_Problem details_
Reproduce the lines starting with the one containing "Medium Firm, Cooling" and running through the end of the material, changing "restful sleep" to "restorative sleep" and leaving everything else untouched.
[[ Given records open ]]
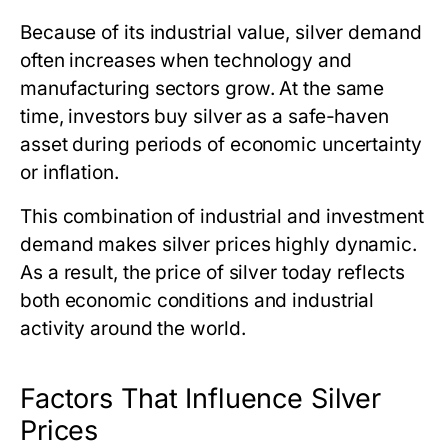
Because of its industrial value, silver demand
often increases when technology and
manufacturing sectors grow. At the same
time, investors buy silver as a safe-haven
asset during periods of economic uncertainty
or inflation.
This combination of industrial and investment
demand makes silver prices highly dynamic.
As a result,
the price of silver today
reflects
both economic conditions and industrial
activity around the world.
Factors That Influence Silver
Prices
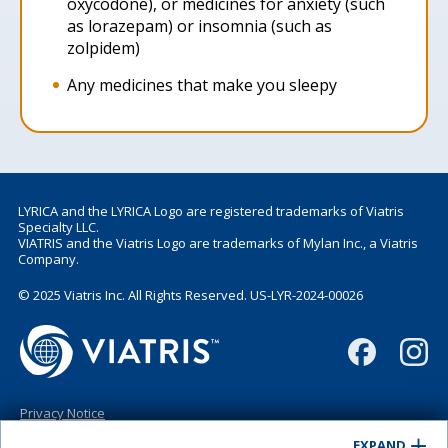
oxycodone), or medicines for anxiety (such
as lorazepam) or insomnia (such as
zolpidem)
Any medicines that make you sleepy
LYRICA and the LYRICA Logo are registered trademarks of Viatris
Specialty LLC.
VIATRIS and the Viatris Logo are trademarks of Mylan Inc., a Viatris
Company.
© 2025 Viatris Inc. All Rights Reserved. US-LYR-2024-00026
Privacy Notice
Terms of Use
EXPAND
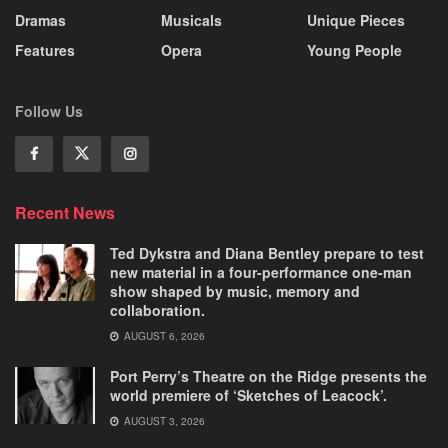
Dramas
Musicals
Unique Pieces
Features
Opera
Young People
Follow Us
Recent News
Ted Dykstra and Diana Bentley prepare to test
new material in a four-performance one-man
show shaped by music, memory and
collaboration.
AUGUST 6, 2026
Port Perry’s Theatre on the Ridge presents the
world premiere of ‘Sketches of Leacock’.
AUGUST 3, 2026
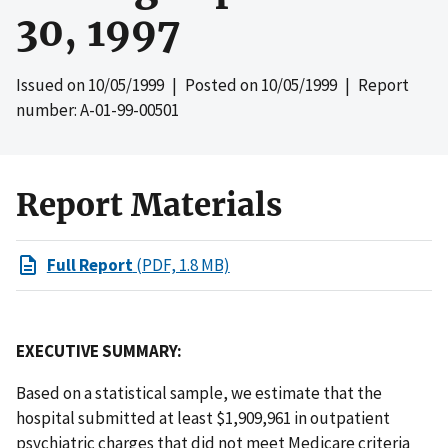
30, 1997
Issued on
10/05/1999
| Posted on
10/05/1999
| Report
number: A-01-99-00501
Report Materials
Full Report
(PDF, 1.8 MB)
EXECUTIVE SUMMARY:
Based on a statistical sample, we estimate that the
hospital submitted at least $1,909,961 in outpatient
psychiatric charges that did not meet Medicare criteria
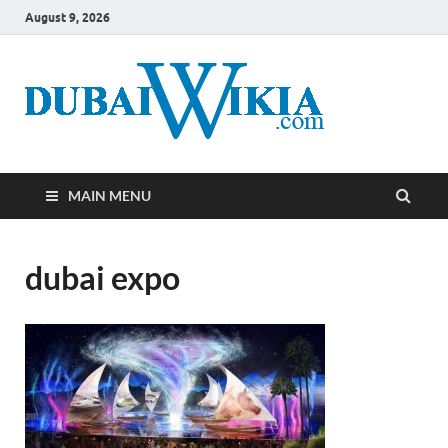
August 9, 2026
MAIN MENU
dubai expo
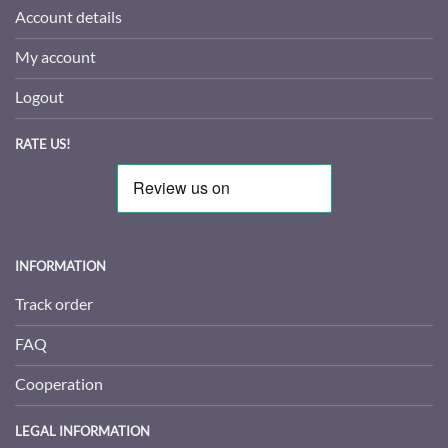
Account details
My account
Logout
RATE US!
INFORMATION
Track order
FAQ
Cooperation
LEGAL INFORMATION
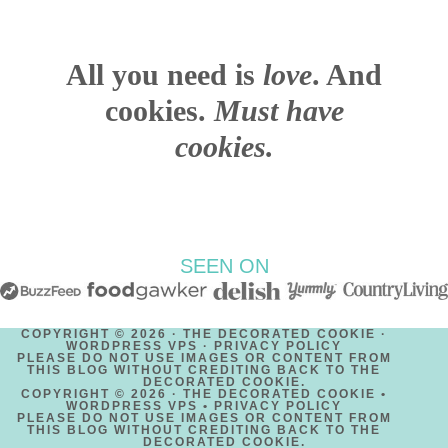
All you need is
love
. And
cookies.
Must have
cookies.
SEEN ON
COPYRIGHT © 2026 · THE DECORATED COOKIE ·
WORDPRESS VPS ·
PRIVACY POLICY
PLEASE DO NOT USE IMAGES OR CONTENT FROM
THIS BLOG WITHOUT CREDITING BACK TO THE
DECORATED COOKIE.
COPYRIGHT © 2026 · THE DECORATED COOKIE •
WORDPRESS VPS •
PRIVACY POLICY
PLEASE DO NOT USE IMAGES OR CONTENT FROM
THIS BLOG WITHOUT CREDITING BACK TO THE
DECORATED COOKIE.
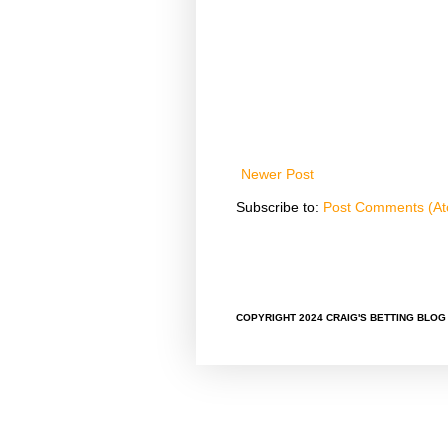
Newer Post
Subscribe to:
Post Comments (A
COPYRIGHT 2024 CRAIG'S BETTING BLOG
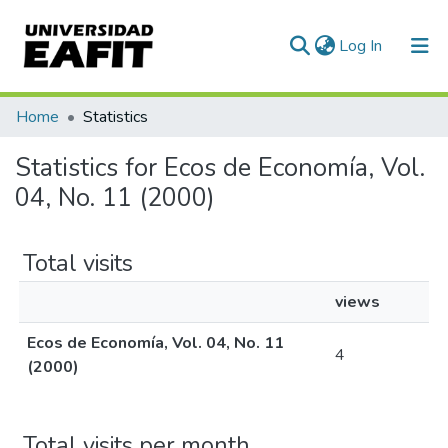
(current)
Log In
Communities & Collections
Home
Statistics
All of DSpace
Statistics for Ecos de Economía, Vol.
04, No. 11 (2000)
Total visits
views
Ecos de Economía, Vol. 04, No. 11
4
(2000)
Total visits per month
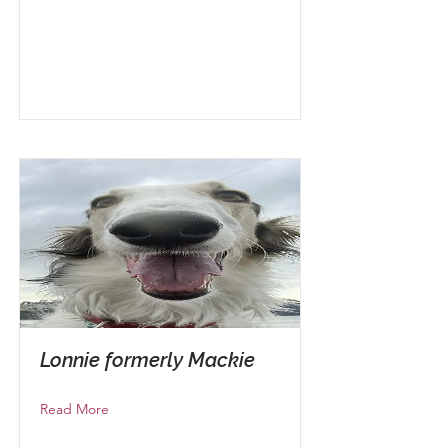
Lonnie formerly Mackie
Read More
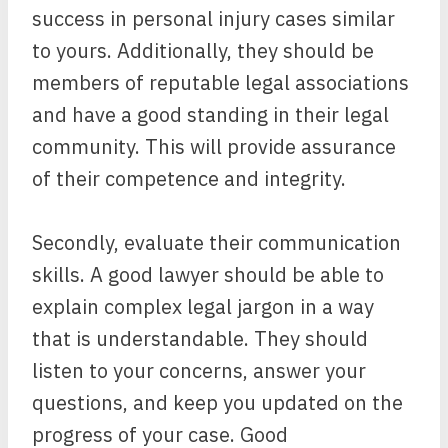
success in personal injury cases similar
to yours. Additionally, they should be
members of reputable legal associations
and have a good standing in their legal
community. This will provide assurance
of their competence and integrity.
Secondly, evaluate their communication
skills. A good lawyer should be able to
explain complex legal jargon in a way
that is understandable. They should
listen to your concerns, answer your
questions, and keep you updated on the
progress of your case. Good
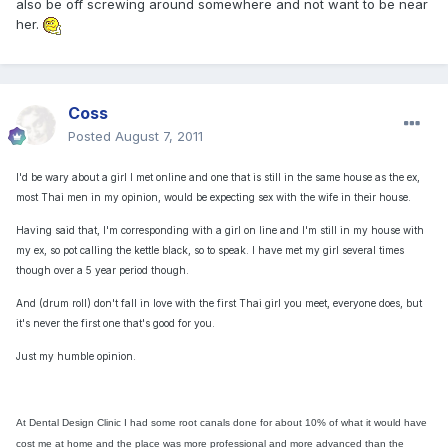
also be off screwing around somewhere and not want to be near
her.
Coss
Posted
August 7, 2011
I'd be wary about a girl I met online and one that is still in the same house as the ex,
most Thai men in my opinion, would be expecting sex with the wife in their house.
Having said that, I'm corresponding with a girl on line and I'm still in my house with
my ex, so pot calling the kettle black, so to speak. I have met my girl several times
though over a 5 year period though.
And (drum roll) don't fall in love with the first Thai girl you meet, everyone does, but
it's never the first one that's good for you.
Just my humble opinion.
At Dental Design Clinic I had some root canals done for about 10% of what it would have
cost me at home and the place was more professional and more advanced than the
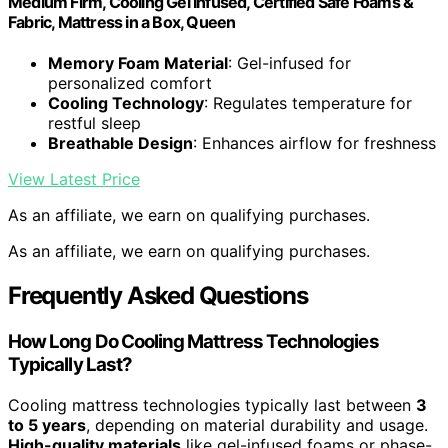
Medium Firm, Cooling Gel Infused, Certified Safe Foams &
Fabric, Mattress in a Box, Queen
Memory Foam Material
: Gel-infused for
personalized comfort
Cooling Technology
: Regulates temperature for
restful sleep
Breathable Design
: Enhances airflow for freshness
View Latest Price
As an affiliate, we earn on qualifying purchases.
As an affiliate, we earn on qualifying purchases.
Frequently Asked Questions
How Long Do Cooling Mattress Technologies
Typically Last?
Cooling mattress technologies typically last between
3
to 5 years
, depending on material durability and usage.
High-quality materials
like gel-infused foams or phase-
[[ Given records closed ]]
_Exercise answer_
Medium Firm, Cooling Gel Infused, Certified Safe Foams &
Fabric, Mattress in a Box, Queen
Memory Foam Material
: Gel-infused for
personalized comfort
Cooling Technology
: Regulates temperature for
restorative sleep
Breathable Design
: Enhances airflow for freshness
View Latest Price
As an affiliate, we earn on qualifying purchases.
As an affiliate, we earn on qualifying purchases.
Frequently Asked Questions
How Long Do Cooling Mattress Technologies
Typically Last?
Cooling mattress technologies typically last between
3
to 5 years
, depending on material durability and usage.
High-quality materials
like gel-infused foams or phase-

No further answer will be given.